Drug-gene interaction screens coupled to tumour data analyses identify the most clinically-relevant cancer vulnerabilities driving sensitivity to PARP inhibition

Poly(ADP-ribose) polymerase (PARP) inhibitors (PARPi) are currently indicated for the treatment of ovarian, breast, pancreatic and prostate cancers harbouring mutations in the tumour suppressor genes BRCA1 or BRCA2. In the case of ovarian and prostate cancers, their classification as homologous recombination repair (HRR) deficient (HRD) or mutated (HRRm) also makes PARPi an available treatment option beyond BRCA1 or BRCA2 mutational status. However, identification of the most relevant genetic alterations driving the HRD phenotype has proven difficult and recent data have shown that other genetic alterations not affecting HRR are also capable of driving PARPi responses. To gain insight into the genetics driving PARPi sensitivity, we performed CRISPR-Cas9 loss-of-function screens in 6 PARPi-insensitive cell lines and combined the output with published PARPi datasets from 8 additional cell lines.

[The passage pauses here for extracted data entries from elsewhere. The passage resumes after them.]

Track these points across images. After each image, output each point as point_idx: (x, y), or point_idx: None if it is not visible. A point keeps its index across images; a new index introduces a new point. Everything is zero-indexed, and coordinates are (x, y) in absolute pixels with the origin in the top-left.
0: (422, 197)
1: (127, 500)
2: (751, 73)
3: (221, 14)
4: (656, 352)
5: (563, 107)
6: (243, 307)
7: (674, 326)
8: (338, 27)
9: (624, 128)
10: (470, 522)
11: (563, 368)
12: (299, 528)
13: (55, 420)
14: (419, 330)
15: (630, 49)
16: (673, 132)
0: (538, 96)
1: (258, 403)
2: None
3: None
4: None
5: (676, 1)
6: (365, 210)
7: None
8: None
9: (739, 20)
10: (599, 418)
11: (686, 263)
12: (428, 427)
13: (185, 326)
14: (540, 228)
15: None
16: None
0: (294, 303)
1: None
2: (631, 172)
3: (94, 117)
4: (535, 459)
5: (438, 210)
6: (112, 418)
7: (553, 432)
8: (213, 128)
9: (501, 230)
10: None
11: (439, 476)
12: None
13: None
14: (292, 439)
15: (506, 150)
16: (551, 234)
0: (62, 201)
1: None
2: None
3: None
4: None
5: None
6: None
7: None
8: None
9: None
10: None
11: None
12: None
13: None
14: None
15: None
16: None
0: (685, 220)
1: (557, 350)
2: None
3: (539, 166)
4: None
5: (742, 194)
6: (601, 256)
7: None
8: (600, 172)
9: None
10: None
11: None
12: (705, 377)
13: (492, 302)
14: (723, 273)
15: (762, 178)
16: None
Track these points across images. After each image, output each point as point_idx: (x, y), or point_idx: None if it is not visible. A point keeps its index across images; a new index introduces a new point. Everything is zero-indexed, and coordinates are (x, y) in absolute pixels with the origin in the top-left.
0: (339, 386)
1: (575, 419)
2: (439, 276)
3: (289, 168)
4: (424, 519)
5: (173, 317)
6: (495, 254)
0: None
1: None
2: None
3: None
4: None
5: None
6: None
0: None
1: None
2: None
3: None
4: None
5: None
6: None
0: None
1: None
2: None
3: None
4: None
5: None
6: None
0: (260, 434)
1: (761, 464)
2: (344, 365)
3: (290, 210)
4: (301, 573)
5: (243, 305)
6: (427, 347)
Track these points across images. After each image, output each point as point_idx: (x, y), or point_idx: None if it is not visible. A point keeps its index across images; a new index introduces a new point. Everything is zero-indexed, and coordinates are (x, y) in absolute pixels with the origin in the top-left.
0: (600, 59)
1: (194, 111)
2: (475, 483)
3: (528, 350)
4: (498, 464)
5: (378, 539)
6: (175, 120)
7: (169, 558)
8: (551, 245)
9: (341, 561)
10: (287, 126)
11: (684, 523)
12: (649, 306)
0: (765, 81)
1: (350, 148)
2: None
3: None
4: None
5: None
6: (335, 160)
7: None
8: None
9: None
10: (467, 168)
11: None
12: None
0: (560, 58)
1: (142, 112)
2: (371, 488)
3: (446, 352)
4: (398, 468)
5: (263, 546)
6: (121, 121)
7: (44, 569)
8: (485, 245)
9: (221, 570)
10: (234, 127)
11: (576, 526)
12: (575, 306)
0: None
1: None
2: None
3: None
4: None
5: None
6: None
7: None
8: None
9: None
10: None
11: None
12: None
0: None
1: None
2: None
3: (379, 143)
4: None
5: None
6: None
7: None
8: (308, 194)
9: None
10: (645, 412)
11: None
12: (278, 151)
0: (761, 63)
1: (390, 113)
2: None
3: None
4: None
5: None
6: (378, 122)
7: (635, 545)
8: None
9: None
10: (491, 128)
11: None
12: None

Ensuing exploration of the data identified 110 genes whose inactivation is strongly linked to sensitivity to PARPi. Parallel cell line generation of isogenic gene knockouts in ovarian and prostate cancer cell lines identified that inactivation of core HRR factors is required for driving in vitro PARPi responses comparable to the ones observed for BRCA1 or BRCA2 mutations. Moreover, pan-cancer genetic, transcriptomic and epigenetic data analyses of these 110 genes highlight the ones most frequently inactivated in tumours, making this study a valuable resource for prospective identification of potential PARPi-responsive patient populations. Importantly, our investigations uncover XRCC3 gene silencing as a potential new prognostic biomarker of PARPi sensitivity in prostate cancer.Statement of significanceThis study identifies tumour genetic backgrounds where to expand the use of PARP inhibitors beyond mutations in BRCA1 or BRCA2. This is achieved by combining the output of unbiased genome-wide loss-of-function CRISPR-Cas9 genetic screens with bioinformatics analysis of biallelic losses of the identified genes in public tumour datasets, unveiling loss of the DNA repair gene XRCC3 as a potential biomarker of PARP inhibitor sensitivity in prostate cancer.